Tuesday, June 3, 2008

TOP PERFORMING PLANTS ARE HONORED AT ANNUAL COLORADO STATE UNIVERSITY FLOWER TRIALS


Note to Editors: Top performing varieties at the Annual Flower Trial Gardens for the 2007 growing season and evaluators' comments on all varieties are available at www.flowertrials.colostate.edu. Selected high resolution images are available by visiting www.newsinfo.colostate.edu and clicking on the headline for this release.

FORT COLLINS - Colorado's varied climate presents challenges to flower gardeners. Summer heat, inconsistent moisture, drying winds and severe weather can all play havoc on flowers.
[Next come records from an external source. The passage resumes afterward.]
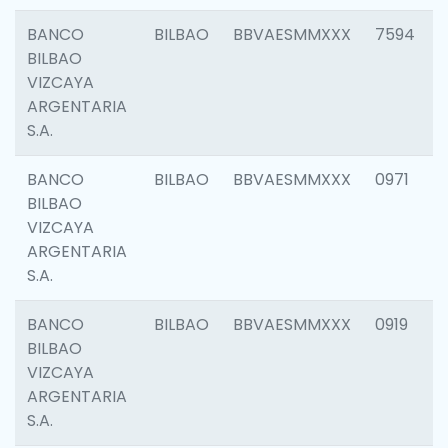
BANCO
BILBAO
BBVAESMMXXX
7594
BILBAO
VIZCAYA
ARGENTARIA
S.A.
BANCO
BILBAO
BBVAESMMXXX
0971
BILBAO
VIZCAYA
ARGENTARIA
S.A.
BANCO
BILBAO
BBVAESMMXXX
0919
BILBAO
VIZCAYA
ARGENTARIA
S.A.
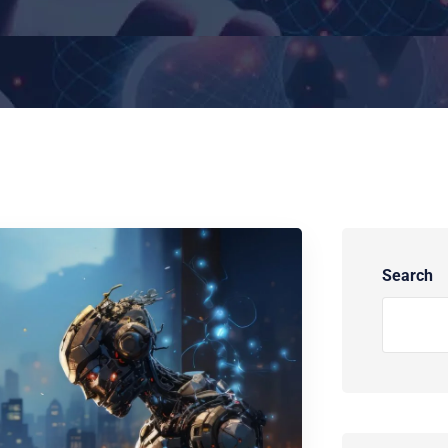
Search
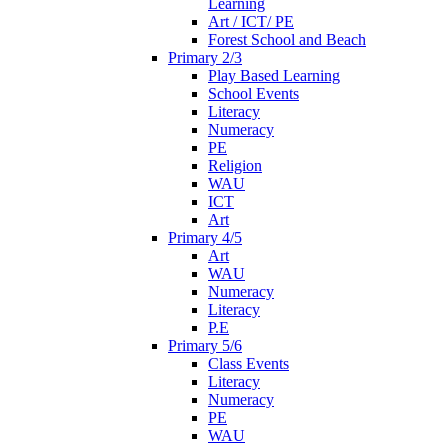
Learning
Art / ICT/ PE
Forest School and Beach
Primary 2/3
Play Based Learning
School Events
Literacy
Numeracy
PE
Religion
WAU
ICT
Art
Primary 4/5
Art
WAU
Numeracy
Literacy
P.E
Primary 5/6
Class Events
Literacy
Numeracy
PE
WAU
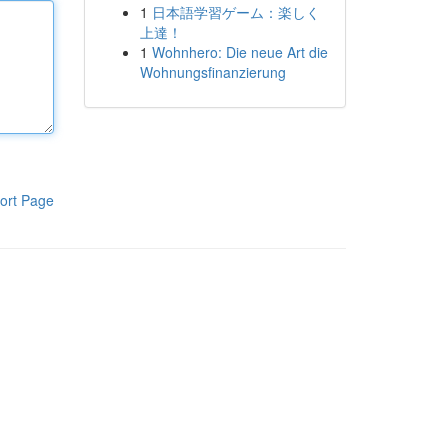
1
日本語学習ゲーム：楽しく
上達！
1
Wohnhero: Die neue Art die
Wohnungsfinanzierung
ort Page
To assist both homeowners and commercial operators, Colorado State University has released the results of its annual Flower Trials Garden Performance Report.

Thousand of flower varieties from geraniums to dahlia's to petunias were planted in summer 2007 at the Flower Trial Gardens, 1401 Remington St. in Fort Collins. Judges tracked the progress, paying close attention to vividness of colors, number of blossoms and heights of the plants. The judges, who included horticulture industry representatives, Colorado State experts and Extension master gardeners, then selected the healthiest and most vibrant of each type of flower.
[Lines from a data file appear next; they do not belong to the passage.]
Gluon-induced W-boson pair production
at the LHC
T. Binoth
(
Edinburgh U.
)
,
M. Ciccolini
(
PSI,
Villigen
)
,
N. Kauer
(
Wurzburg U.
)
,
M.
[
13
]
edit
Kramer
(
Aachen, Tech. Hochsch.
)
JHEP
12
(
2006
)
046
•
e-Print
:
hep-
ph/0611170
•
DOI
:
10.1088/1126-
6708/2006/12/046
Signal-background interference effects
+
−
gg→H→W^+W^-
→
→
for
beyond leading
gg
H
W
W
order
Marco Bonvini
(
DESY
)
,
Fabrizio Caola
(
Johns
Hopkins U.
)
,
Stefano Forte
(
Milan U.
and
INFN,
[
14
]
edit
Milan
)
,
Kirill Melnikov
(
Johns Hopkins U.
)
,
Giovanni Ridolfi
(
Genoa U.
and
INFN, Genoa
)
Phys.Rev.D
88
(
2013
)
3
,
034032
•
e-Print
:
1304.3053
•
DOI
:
Best of Show was Cleome "Spirit Appleblossom" from Proven Winners seed company. Judges noted that the plant's delicate white and pink flowers bloomed throughout the summer and that it stood out from a distance in the garden. Best New Variety for 2007 was Dahlia "Mystic Illusion" from Proven Selections by Proven Winners, with its striking combination of bright yellow flowers against dark purple foliage.

For a full list of winners, visit www.flowertrials.colostate.edu.
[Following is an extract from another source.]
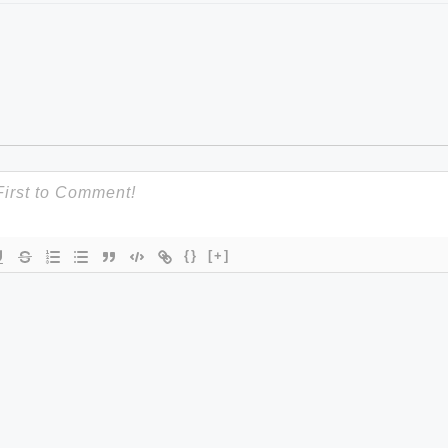
{}
[+]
Twenty-two seed and vegetable companies from around the United States and the world participated in the trials. The Annual Trial Gardens program is directed by Jim Klett, professor in Department of Horticulture and Landscape Architecture at Colorado State.

"The main purpose of this is the evaluation of annual flowers to see how well they perform in Colorado's high light intensity and low humidity," said Klett, who runs the largest flower test garden in the state and one of the five largest in the United States.

Most of the winning plants are available at local nurseries or garden centers for this growing season.